Published March 1, 2020
UN Secretary-General Antonio Guterres called the agreement signed between the United States and Taliban on Saturday an important development in achieving a lasting political settlement in Afghanistan, while stressing the importance of sustaining a nationwide reduction in violence. — AP/File
UN Secretary-General Antonio Guterres called the agreement signed between the United States and Taliban on Saturday an important development in achieving a lasting political settlement in Afghanistan, while stressing the importance of sustaining a nationwide reduction in violence. — AP/File

WASHINGTON: UN Secretary-General Antonio Guterres called the agreement signed between the United States and Taliban on Saturday an important development in achieving a lasting political settlement in Afghanistan, while stressing the importance of sustaining a nationwide reduction in violence.
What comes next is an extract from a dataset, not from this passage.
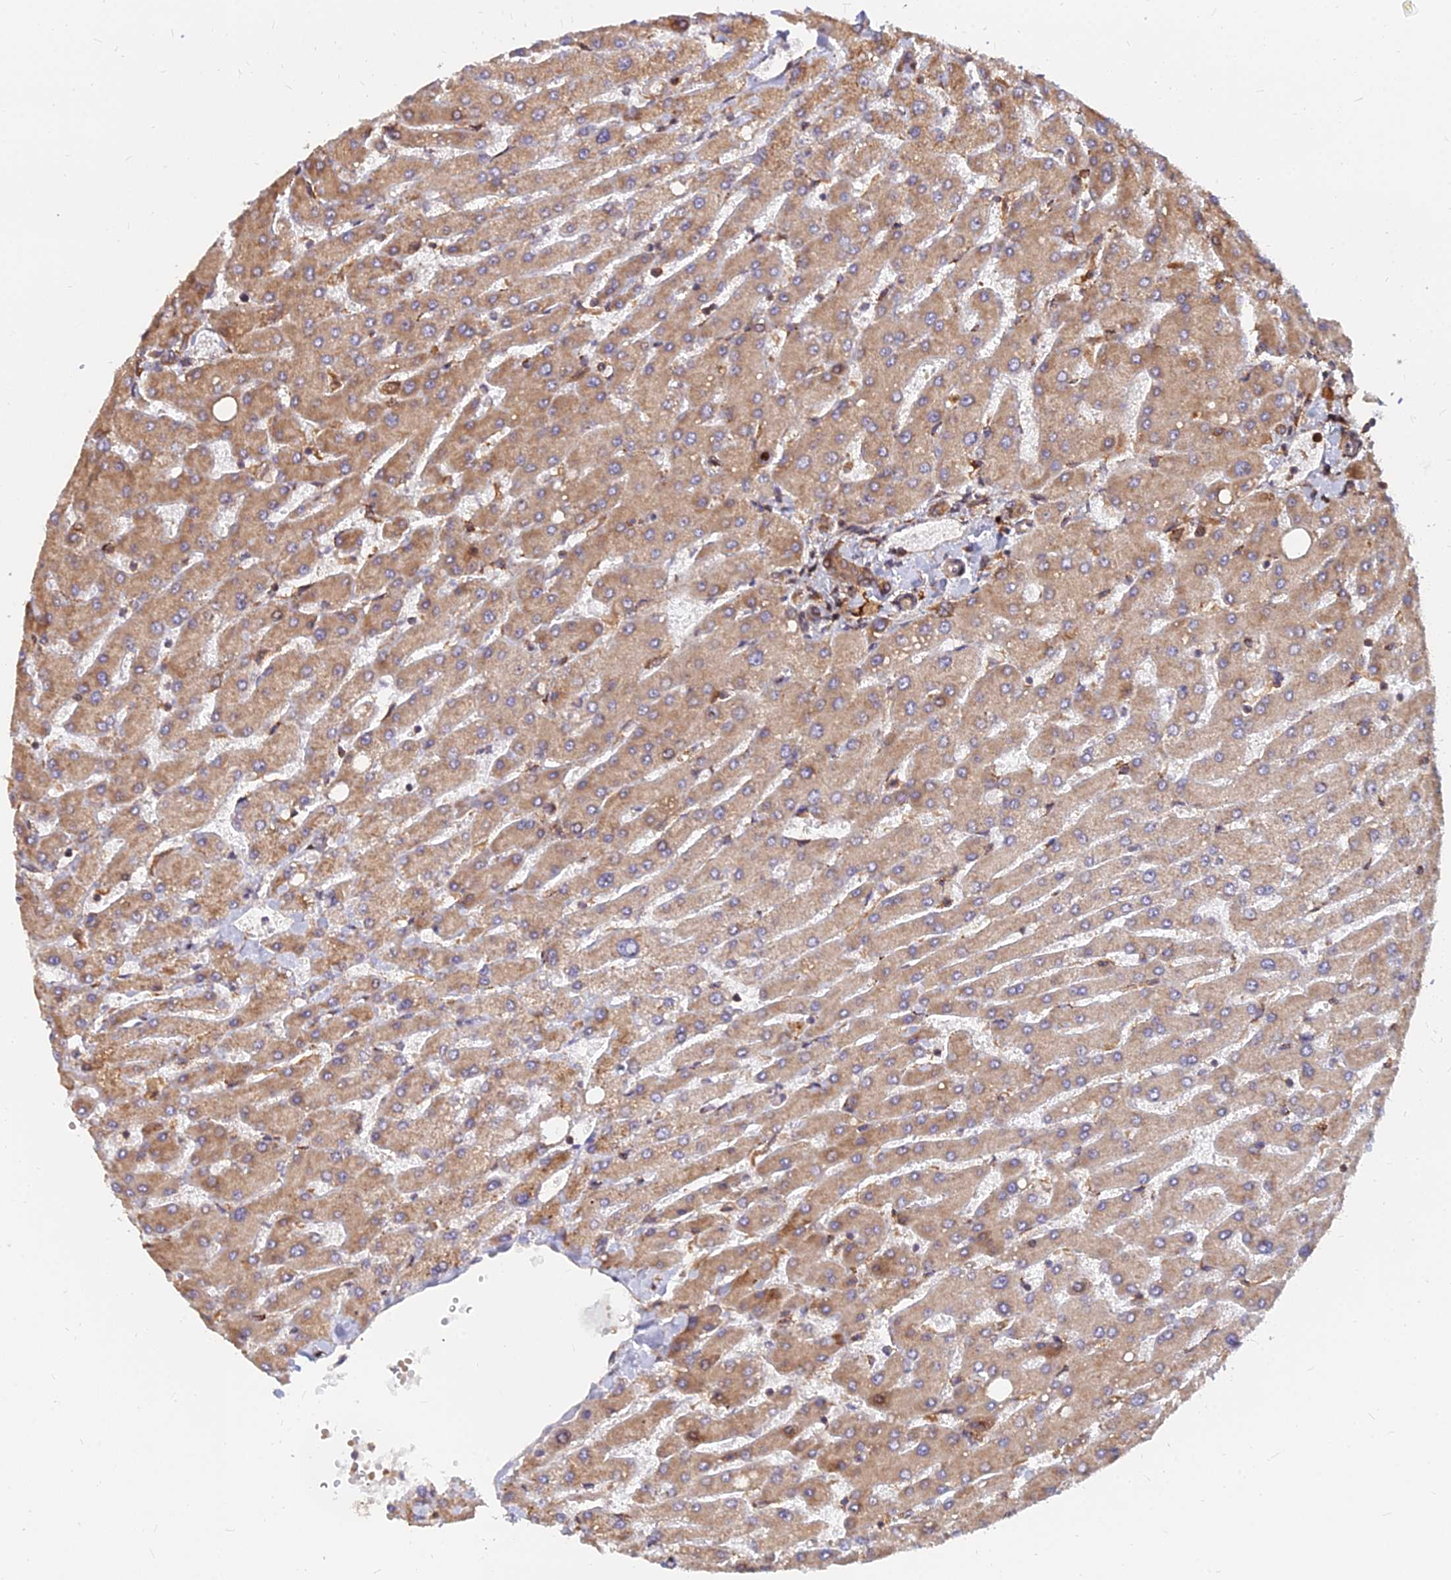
{"staining": {"intensity": "moderate", "quantity": ">75%", "location": "cytoplasmic/membranous"}, "tissue": "liver", "cell_type": "Cholangiocytes", "image_type": "normal", "snomed": [{"axis": "morphology", "description": "Normal tissue, NOS"}, {"axis": "topography", "description": "Liver"}], "caption": "A high-resolution histopathology image shows IHC staining of normal liver, which displays moderate cytoplasmic/membranous positivity in approximately >75% of cholangiocytes.", "gene": "CCT6A", "patient": {"sex": "male", "age": 55}}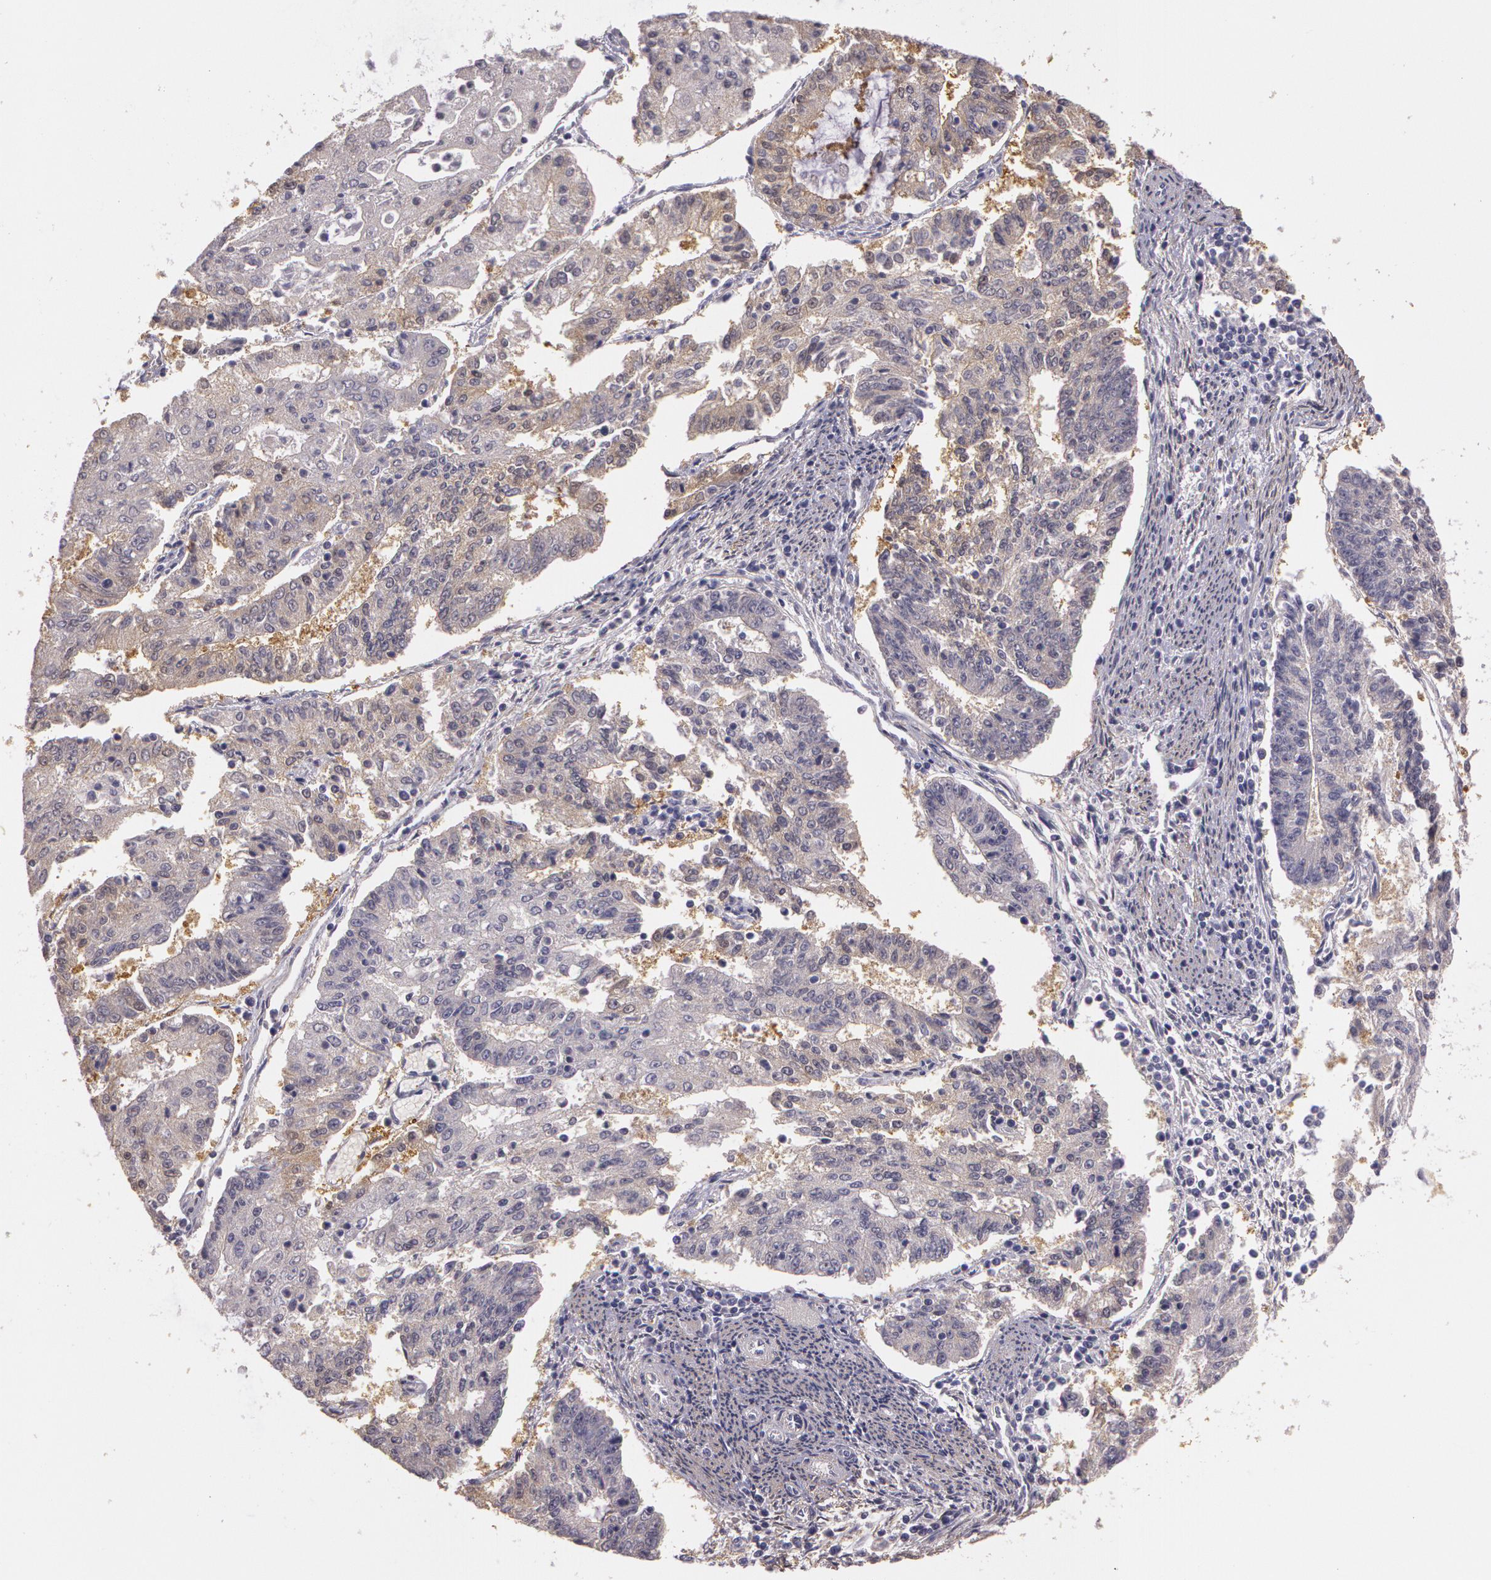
{"staining": {"intensity": "weak", "quantity": "25%-75%", "location": "cytoplasmic/membranous"}, "tissue": "endometrial cancer", "cell_type": "Tumor cells", "image_type": "cancer", "snomed": [{"axis": "morphology", "description": "Adenocarcinoma, NOS"}, {"axis": "topography", "description": "Endometrium"}], "caption": "Weak cytoplasmic/membranous expression for a protein is seen in approximately 25%-75% of tumor cells of endometrial cancer using IHC.", "gene": "G2E3", "patient": {"sex": "female", "age": 56}}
“The Secretary-General welcomes efforts to achieve a lasting political settlement in Afghanistan. Todays events in Doha and Kabul mark important developments in this regard,” UN spokesman Stephane Dujarric said in a statement.

“The Secretary-General stresses the importance of sustaining the nationwide reduction in violence, for the benefit of all Afghans. He encourages continued efforts by all parties to create an enabling environment for the intra-Afghan negotiations and a comprehensive peace process.”

In Brussels, the European Union said the landmark deal between the US and the Taliban, and a separate US-Afghanistan declaration, are “important first steps towards a comprehensive peace process” in Afghanistan.

EU calls deal ‘important first steps towards a comprehensive peace process’

The EU’s foreign policy chief Josep Borrell said in a statement that “the current opportunity to move towards peace should not be missed” and the bloc expected “Afghan-owned and Afghan-led negotiations to start without delay in an inclusive manner and aiming at a lasting peace”.

The signing of the US-Taliban accord in the Qatari capital Doha is historic, opening the way to a withdrawal of US troops from Afghanistan in return for Taliban security guarantees.

There are hopes it will put an end to nearly two decades of conflict in Afghanistan, where US-led forces have propped up the government in Kabul in the face of an unceasing Taliban insurgency.

To achieve peace, though, the accord will have to lead to intra-Afghan talks between the Afghan government and the Taliban.

The Afghan government was not directly involved in the negotiations resulting in Saturday’s deal signed in Doha. But US Defense Secretary Mark Esper was in Kabul to make a joint declaration with the government.

Borrell said the EU stood ready to help with an Afghan peace process in which “all political factions, where notably Afghan women and minorities as well as the civil society, are represented in a meaningful manner”.

Saudi Arabia also welcomed the peace agreement between the US and the Taliban on Saturday in a foreign ministry statement which said it hoped the deal would lead to a comprehensive and permanent ceasefire and nationwide peace in Afghanistan.